Das ist Teil seines Populismus. Um die Konflikte im Inneren unter Kontrolle zu halten und eine Wagenburgmentalität zu schaffen, braucht der Kronprinz einen äußeren Feind. Das ist der Iran. Seit der Revolution 1979 gilt die Islamische Republik in Saudi-Arabien als Staatsfeind Nummer eins. Diese Ressentiments nutzt bin Salman aus, um seine eigene Macht zu konsolidieren.

Ist der Iran tatsächlich eine so große Bedrohung für die Saudis?
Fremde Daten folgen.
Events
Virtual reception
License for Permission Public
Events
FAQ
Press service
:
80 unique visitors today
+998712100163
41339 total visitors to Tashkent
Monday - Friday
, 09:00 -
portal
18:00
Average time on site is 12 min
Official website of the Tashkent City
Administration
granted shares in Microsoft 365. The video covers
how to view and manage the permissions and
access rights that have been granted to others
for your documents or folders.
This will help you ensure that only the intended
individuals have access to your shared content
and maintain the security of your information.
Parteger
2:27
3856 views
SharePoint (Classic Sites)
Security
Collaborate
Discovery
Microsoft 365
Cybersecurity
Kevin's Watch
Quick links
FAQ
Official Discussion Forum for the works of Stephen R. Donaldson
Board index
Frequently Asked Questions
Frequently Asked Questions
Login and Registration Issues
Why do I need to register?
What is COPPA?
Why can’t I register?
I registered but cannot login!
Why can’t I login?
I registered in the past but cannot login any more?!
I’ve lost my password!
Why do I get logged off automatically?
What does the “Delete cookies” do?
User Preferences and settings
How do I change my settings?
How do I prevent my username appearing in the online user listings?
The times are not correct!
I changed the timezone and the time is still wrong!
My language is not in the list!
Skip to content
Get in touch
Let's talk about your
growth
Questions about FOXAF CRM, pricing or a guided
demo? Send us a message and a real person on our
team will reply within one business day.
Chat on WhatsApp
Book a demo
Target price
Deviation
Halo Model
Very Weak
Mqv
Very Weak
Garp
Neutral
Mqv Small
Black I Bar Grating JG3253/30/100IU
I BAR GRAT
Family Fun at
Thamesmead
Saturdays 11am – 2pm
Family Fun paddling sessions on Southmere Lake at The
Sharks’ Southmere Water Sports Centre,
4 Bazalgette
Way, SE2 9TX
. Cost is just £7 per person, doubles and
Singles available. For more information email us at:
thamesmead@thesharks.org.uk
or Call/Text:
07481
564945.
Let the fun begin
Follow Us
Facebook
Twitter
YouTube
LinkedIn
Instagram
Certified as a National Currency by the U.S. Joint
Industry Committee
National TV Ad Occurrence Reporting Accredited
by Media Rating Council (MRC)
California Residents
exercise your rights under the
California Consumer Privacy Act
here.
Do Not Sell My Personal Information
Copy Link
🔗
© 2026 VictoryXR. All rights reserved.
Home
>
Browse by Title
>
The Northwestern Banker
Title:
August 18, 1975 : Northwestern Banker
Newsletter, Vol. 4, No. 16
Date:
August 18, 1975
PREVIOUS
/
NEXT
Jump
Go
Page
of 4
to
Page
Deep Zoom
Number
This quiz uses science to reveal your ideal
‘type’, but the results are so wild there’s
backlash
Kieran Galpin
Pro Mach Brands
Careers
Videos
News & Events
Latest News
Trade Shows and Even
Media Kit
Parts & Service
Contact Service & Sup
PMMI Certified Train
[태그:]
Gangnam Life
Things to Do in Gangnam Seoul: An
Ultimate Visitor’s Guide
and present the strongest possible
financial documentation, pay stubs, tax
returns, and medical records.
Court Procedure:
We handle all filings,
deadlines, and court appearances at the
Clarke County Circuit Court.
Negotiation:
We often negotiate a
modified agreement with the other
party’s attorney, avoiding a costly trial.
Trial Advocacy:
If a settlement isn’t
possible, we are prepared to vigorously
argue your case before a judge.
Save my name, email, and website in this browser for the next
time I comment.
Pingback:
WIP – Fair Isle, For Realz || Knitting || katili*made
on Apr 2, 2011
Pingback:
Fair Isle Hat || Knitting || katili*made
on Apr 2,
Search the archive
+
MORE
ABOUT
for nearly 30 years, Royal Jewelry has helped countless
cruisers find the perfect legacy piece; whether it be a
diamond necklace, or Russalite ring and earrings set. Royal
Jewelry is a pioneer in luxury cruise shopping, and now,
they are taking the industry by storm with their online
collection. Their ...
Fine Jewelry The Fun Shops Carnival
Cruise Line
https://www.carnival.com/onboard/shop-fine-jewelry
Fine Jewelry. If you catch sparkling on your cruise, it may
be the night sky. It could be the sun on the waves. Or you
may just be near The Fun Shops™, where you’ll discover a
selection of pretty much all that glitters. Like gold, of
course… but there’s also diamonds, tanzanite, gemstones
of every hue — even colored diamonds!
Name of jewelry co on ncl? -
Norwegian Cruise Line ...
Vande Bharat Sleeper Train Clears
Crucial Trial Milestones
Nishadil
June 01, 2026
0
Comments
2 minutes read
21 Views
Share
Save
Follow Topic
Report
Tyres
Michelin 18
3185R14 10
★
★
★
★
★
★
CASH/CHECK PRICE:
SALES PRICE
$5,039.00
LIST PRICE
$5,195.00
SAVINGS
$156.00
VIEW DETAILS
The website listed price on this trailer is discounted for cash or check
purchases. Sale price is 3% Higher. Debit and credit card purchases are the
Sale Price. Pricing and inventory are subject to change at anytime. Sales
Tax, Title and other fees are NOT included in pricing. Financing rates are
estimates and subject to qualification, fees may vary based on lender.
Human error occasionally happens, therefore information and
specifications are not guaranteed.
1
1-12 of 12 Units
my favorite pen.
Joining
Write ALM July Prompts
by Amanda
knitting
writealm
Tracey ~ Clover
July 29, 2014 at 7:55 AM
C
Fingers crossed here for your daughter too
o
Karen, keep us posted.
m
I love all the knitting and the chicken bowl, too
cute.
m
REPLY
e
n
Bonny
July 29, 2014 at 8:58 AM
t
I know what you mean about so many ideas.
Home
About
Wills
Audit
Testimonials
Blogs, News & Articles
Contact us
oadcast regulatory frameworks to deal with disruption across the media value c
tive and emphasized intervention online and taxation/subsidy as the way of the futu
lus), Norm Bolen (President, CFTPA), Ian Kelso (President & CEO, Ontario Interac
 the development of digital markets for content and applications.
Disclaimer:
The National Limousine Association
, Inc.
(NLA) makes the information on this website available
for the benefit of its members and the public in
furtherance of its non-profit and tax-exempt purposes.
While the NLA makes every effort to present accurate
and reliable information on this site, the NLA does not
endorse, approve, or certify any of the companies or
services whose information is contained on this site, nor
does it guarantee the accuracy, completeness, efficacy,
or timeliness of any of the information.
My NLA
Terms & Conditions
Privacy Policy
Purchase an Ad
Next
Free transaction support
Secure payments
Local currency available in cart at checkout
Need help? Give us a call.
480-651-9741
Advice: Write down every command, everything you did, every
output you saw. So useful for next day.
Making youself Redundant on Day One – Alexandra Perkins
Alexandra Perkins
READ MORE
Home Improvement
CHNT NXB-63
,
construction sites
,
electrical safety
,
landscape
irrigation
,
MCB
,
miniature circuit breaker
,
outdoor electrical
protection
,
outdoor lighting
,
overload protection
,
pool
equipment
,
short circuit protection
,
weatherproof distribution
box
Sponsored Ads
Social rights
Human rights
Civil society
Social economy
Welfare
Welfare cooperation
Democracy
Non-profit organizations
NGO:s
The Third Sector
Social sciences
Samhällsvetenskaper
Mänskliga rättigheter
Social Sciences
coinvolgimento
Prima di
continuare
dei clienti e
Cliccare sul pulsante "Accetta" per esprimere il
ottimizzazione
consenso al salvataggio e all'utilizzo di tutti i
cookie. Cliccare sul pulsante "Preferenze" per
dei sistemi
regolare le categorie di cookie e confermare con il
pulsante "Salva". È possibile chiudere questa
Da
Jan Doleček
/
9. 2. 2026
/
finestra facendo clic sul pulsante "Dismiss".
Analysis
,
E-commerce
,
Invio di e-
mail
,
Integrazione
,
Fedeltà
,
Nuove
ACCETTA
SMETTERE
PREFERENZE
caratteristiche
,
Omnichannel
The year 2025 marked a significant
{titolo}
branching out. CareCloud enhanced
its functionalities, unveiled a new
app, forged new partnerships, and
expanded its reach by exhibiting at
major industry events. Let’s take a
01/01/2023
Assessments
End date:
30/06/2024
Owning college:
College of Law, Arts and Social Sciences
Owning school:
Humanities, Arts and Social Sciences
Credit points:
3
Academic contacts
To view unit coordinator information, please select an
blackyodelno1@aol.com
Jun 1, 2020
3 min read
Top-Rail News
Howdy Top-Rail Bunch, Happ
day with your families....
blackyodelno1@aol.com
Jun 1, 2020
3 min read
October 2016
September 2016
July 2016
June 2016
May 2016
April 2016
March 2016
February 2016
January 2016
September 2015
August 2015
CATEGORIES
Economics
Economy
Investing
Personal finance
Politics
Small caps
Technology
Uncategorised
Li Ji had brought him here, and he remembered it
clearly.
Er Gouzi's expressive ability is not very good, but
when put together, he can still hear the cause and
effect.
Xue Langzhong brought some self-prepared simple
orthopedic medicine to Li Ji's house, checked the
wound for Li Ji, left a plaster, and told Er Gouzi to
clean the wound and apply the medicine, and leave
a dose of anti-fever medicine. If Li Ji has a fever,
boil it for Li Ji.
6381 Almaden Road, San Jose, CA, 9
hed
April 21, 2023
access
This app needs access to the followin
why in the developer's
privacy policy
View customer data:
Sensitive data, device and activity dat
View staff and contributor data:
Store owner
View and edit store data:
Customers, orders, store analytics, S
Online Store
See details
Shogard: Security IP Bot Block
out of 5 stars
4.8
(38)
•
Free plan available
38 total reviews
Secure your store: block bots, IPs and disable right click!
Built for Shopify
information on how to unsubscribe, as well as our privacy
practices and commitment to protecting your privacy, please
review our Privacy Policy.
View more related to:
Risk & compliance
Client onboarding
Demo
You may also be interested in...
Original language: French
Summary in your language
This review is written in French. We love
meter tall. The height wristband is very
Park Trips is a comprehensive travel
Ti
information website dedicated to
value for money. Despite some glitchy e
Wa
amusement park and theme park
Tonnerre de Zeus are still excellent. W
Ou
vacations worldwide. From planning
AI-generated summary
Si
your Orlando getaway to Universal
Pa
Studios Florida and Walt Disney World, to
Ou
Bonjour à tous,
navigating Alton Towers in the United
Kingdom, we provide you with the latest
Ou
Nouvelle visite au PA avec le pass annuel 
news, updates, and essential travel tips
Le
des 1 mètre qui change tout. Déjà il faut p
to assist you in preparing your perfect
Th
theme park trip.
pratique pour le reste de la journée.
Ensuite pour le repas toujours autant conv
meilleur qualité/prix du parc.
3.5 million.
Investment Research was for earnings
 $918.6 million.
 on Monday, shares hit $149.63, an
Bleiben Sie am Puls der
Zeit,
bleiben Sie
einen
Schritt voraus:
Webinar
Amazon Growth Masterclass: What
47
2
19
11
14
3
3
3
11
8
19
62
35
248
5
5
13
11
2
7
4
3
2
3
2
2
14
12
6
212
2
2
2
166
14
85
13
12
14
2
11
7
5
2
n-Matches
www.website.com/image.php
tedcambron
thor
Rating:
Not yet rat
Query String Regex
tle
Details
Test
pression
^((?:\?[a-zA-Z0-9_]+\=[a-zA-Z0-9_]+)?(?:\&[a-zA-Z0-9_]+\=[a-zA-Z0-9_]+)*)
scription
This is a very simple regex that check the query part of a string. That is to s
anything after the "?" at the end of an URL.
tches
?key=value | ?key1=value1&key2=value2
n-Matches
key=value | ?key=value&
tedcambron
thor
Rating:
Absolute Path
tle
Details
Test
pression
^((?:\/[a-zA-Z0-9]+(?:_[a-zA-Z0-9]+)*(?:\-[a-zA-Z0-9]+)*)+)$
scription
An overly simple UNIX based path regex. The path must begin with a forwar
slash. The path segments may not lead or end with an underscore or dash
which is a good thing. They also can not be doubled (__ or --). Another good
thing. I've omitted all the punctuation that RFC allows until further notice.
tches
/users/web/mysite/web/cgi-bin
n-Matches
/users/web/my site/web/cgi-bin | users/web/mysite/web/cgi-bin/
In den vergangenen Jahren hat Teherans Einfluss im Nahen Osten enorm zugenommen. Und der Atomdeal hat es dem Iran ermöglicht, aufs internationale Parkett zurückzukehren. Die schiitische Theokratie gehört jetzt zu den mächtigsten Akteuren in der Region. Das gefällt Saudi-Arabien überhaupt nicht. Man fühlt sich von Staaten umzingelt, die vom Iran dominiert werden. Bin Salman will dem etwas entgegensetzen. Er ist überzeugt davon, dass der Iran gestoppt werden muss.

Gelingt ihm das?

Eher nicht. Bei allen regionalen Konflikten, die Saudi-Arabien befeuert – sei es im Jemen, im Libanon oder im Fall von Katar –, hat der Iran vom aggressiven Vorgehen der Saudis letztendlich profitiert. Bin Salmans trotzig wirkendes Um-sich- Schlagen hat nichts gebracht. Im Gegenteil. Es ist hochgefährlich.

Droht sich der Dauerkonflikt zwischen dem sunnitischen Saudi-Arabien und dem schiitischen Iran hochzuschaukeln?

Das ist bereits passiert. Die saudische Führung hat zwar kein Interesse an einer direkten Konfrontation. Aber sie besitzt großes Selbstvertrauen – in der Annahme, die USA und Israel stünden dem Land im Ernstfall zur Seite. Das kann sich allerdings als Trugschluss erweisen. Gerade Präsident Donald Trump ist alles andere als ein verlässlicher Partner. Deshalb wäre es sicherlich für Saudi-Arabien angebrachter, auf eine Politik des Dialogs mit dem Iran zu setzen. Doch von Vernunft kann derzeit keine Rede sein.